For Dr. Williams and many of his peers, the Trump agenda represents a direct threat to vital research. Along with thousands of fellow members of UAW Local 5810, the Postdoc Union at the University of California, he is part of a new wave of scientists pushing back against Trump administration policies that harm research and science.

The president’s disappointing and misguided decision to pull the United States out of the historic Paris Climate Agreement, made between more than 200 nations to reduce our carbon emissions, was a devastating mistake. I have written to the president, along with a bipartisan group of my colleagues, urging him to put us back on course as leaders on the issue of climate change and rejoin this agreement. For our health and economy, California needs strong protections for our coastline, air quality, water resources, and more.

As a member of the House Armed Services Committee, I have heard many of our military leaders, including Secretary James Mattis, discuss the grave risk climate change poses to our national security. Sea level rise is one of the more immediate threats to our military operations and installations, both at home in places like Norfolk and abroad.
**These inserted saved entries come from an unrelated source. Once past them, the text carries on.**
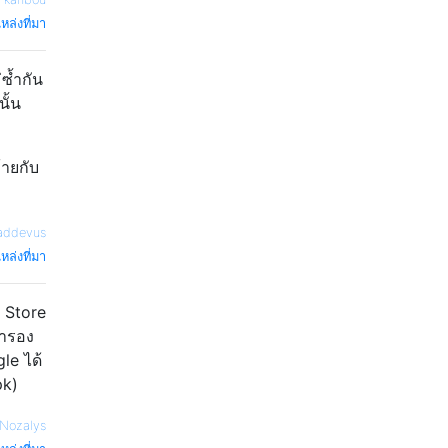
หล่งที่มา
ซ้ำกัน
ั้น
้ายกับ
addevus
หล่งที่มา
y Store
สำรอง
le ได้
pk)
Nozalys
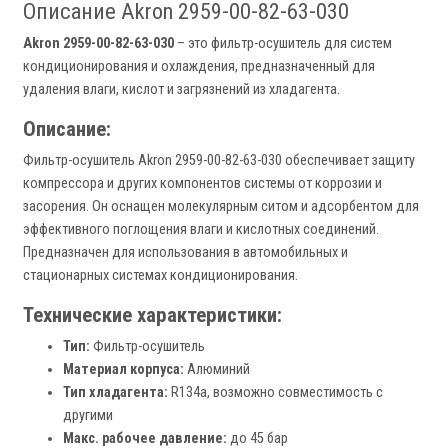
Описание Akron 2959-00-82-63-030
Akron 2959-00-82-63-030
– это фильтр-осушитель для систем
кондиционирования и охлаждения, предназначенный для
удаления влаги, кислот и загрязнений из хладагента.
Описание:
Фильтр-осушитель Akron 2959-00-82-63-030 обеспечивает защиту
компрессора и других компонентов системы от коррозии и
засорения. Он оснащен молекулярным ситом и адсорбентом для
эффективного поглощения влаги и кислотных соединений.
Предназначен для использования в автомобильных и
стационарных системах кондиционирования.
Технические характеристики:
Тип:
Фильтр-осушитель
Материал корпуса:
Алюминий
Тип хладагента:
R134a, возможно совместимость с
другими
Макс. рабочее давление:
до 45 бар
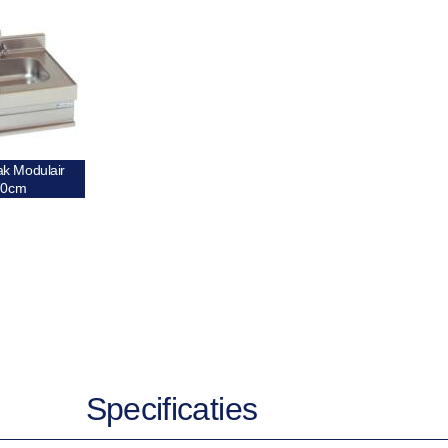
k Modulair
70cm
Specificaties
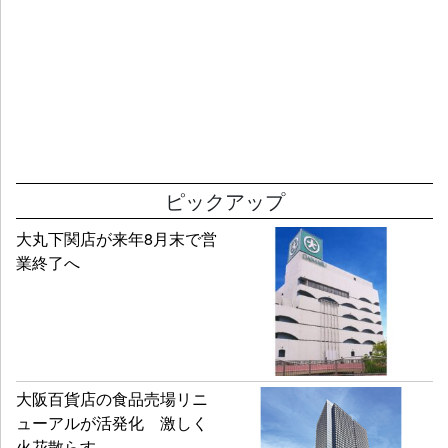
ピックアップ
大丸下関店が来年8月末で営
業終了へ
大阪百貨店の食品売場リニ
ューアルが活発化 激しく
火花散らす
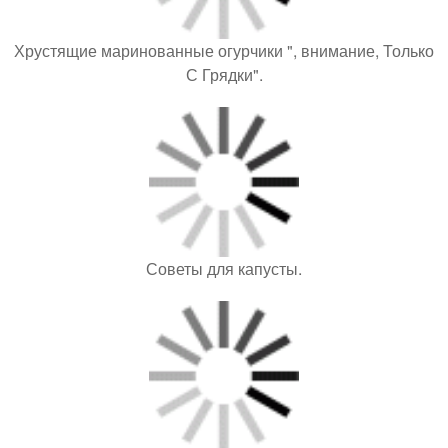
Хрустящие маринованные огурчики ", внимание, Только
С Грядки".
Советы для капусты.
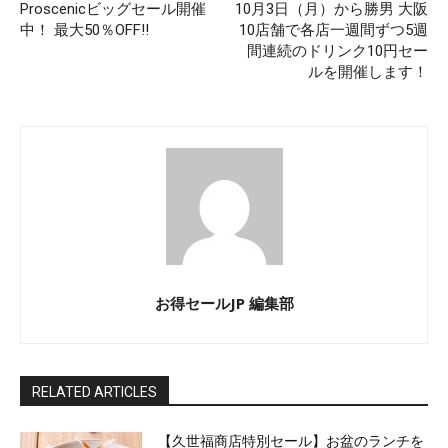
Proscenicビッグセール開催
10月3日（月）から勝男 大阪
中！ 最大50％OFF!!
10店舗で各店一週間ずつ5週
間連続のドリンク10円セー
ルを開催します！
お得セールJP 編集部
RELATED ARTICLES
【久世福商店特別セール】お盆のランチを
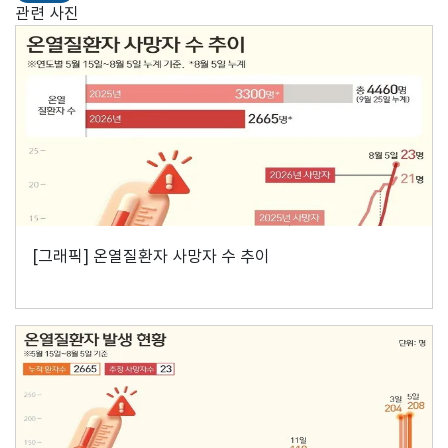
관련 사진
[그래픽] 온열질환자 사망자 수 추이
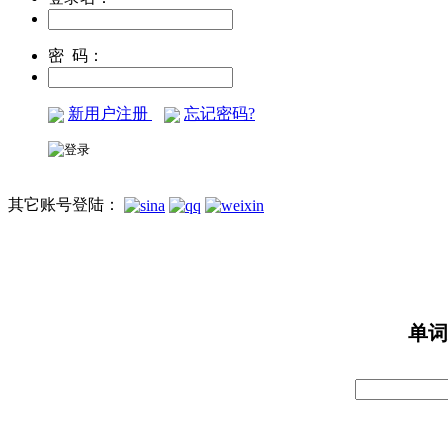
密 码：
新用户注册
忘记密码?
其它账号登陆：
单词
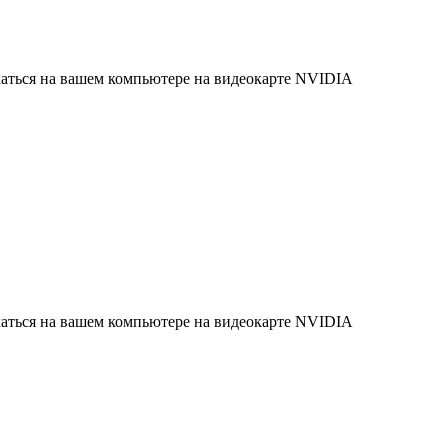
скаться на вашем компьютере на видеокарте NVIDIA
скаться на вашем компьютере на видеокарте NVIDIA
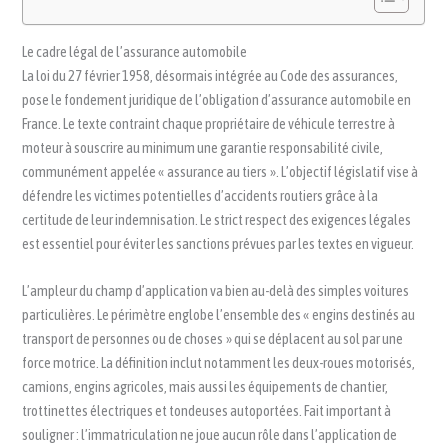
Le cadre légal de l’assurance automobile
La loi du 27 février 1958, désormais intégrée au Code des assurances,
pose le fondement juridique de l’obligation d’assurance automobile en
France. Le texte contraint chaque propriétaire de véhicule terrestre à
moteur à souscrire au minimum une garantie responsabilité civile,
communément appelée « assurance au tiers ». L’objectif législatif vise à
défendre les victimes potentielles d’accidents routiers grâce à la
certitude de leur indemnisation. Le strict respect des exigences légales
est essentiel pour éviter les sanctions prévues par les textes en vigueur.
L’ampleur du champ d’application va bien au-delà des simples voitures
particulières. Le périmètre englobe l’ensemble des « engins destinés au
transport de personnes ou de choses » qui se déplacent au sol par une
force motrice. La définition inclut notamment les deux-roues motorisés,
camions, engins agricoles, mais aussi les équipements de chantier,
trottinettes électriques et tondeuses autoportées. Fait important à
souligner : l’immatriculation ne joue aucun rôle dans l’application de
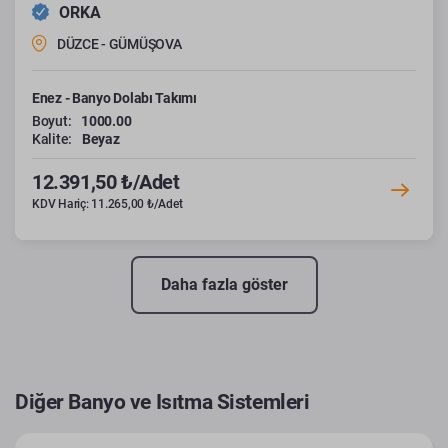
ORKA
DÜZCE - GÜMÜŞOVA
Enez - Banyo Dolabı Takımı
Boyut:
1000.00
Kalite:
Beyaz
12.391,50 ₺/Adet
KDV Hariç: 11.265,00 ₺/Adet
Daha fazla göster
Diğer Banyo ve Isıtma Sistemleri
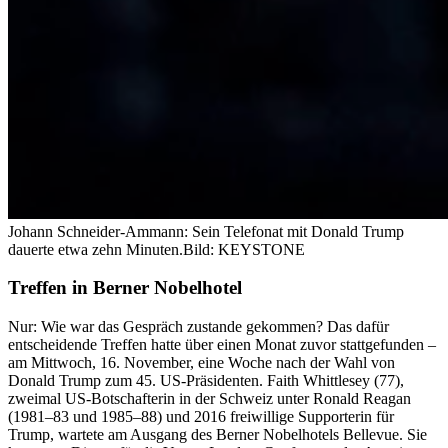
Johann Schneider-Ammann: Sein Telefonat mit Donald Trump
dauerte etwa zehn Minuten.
Bild: KEYSTONE
Treffen in Berner Nobelhotel
Nur: Wie war das Gespräch zustande gekommen? Das dafür
entscheidende Treffen hatte über einen Monat zuvor stattgefunden –
am Mittwoch, 16. November, eine Woche nach der Wahl von
Donald Trump zum 45. US-Präsidenten. Faith Whittlesey (77),
zweimal US-Botschafterin in der Schweiz unter Ronald Reagan
(1981–83 und 1985–88) und 2016 freiwillige Supporterin für
Trump, wartete am Ausgang des Berner Nobelhotels Bellevue. Sie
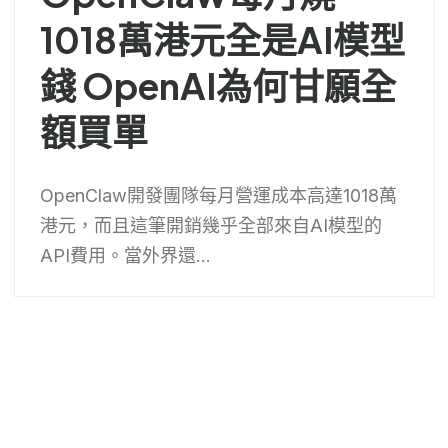
1018萬港元全是AI模型
錢 OpenAI為何甘願全
額買單
OpenClaw開發團隊每月營運成本高達1018萬
港元，而且這筆開銷幾乎全部來自AI模型的
API費用。當外界還...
Though the outlook may seem dark at times, there are still bright spots in our own state’s leadership to reach out around the world and rededicate its commitment to reducing the effect of climate change in the long run.

California has always been at the forefront of efforts to combat climate change, and that leadership has only been enhanced in the wake of President Trump’s recent decision to pull out of the Paris Climate Accords. Governor Jerry Brown along with most of my colleagues from California in both the House and the Senate are united in the belief that California must uphold the Paris accords. As a state, we will continue to lead by creating alliances with international environmental leaders and funding important research opportunities.

It’s time to debate how to approach a solution to climate change, not about the well-established fact that it is indeed occurring. That is why the first piece of legislation I introduced in Congress was the California Clean Coast Act to prevent future oil drilling off our coast and mitigate the impacts of climate change for future generations. I will work hard to pass this bill and look forward to supporting other legislation to address climate change.

Future generations depend on how we address the issue of climate change today.

If the 2018 budget reflects the values of our nation, I want it to reflect the ongoing fight against the effects of climate change and the strides being made to improve our community through important research.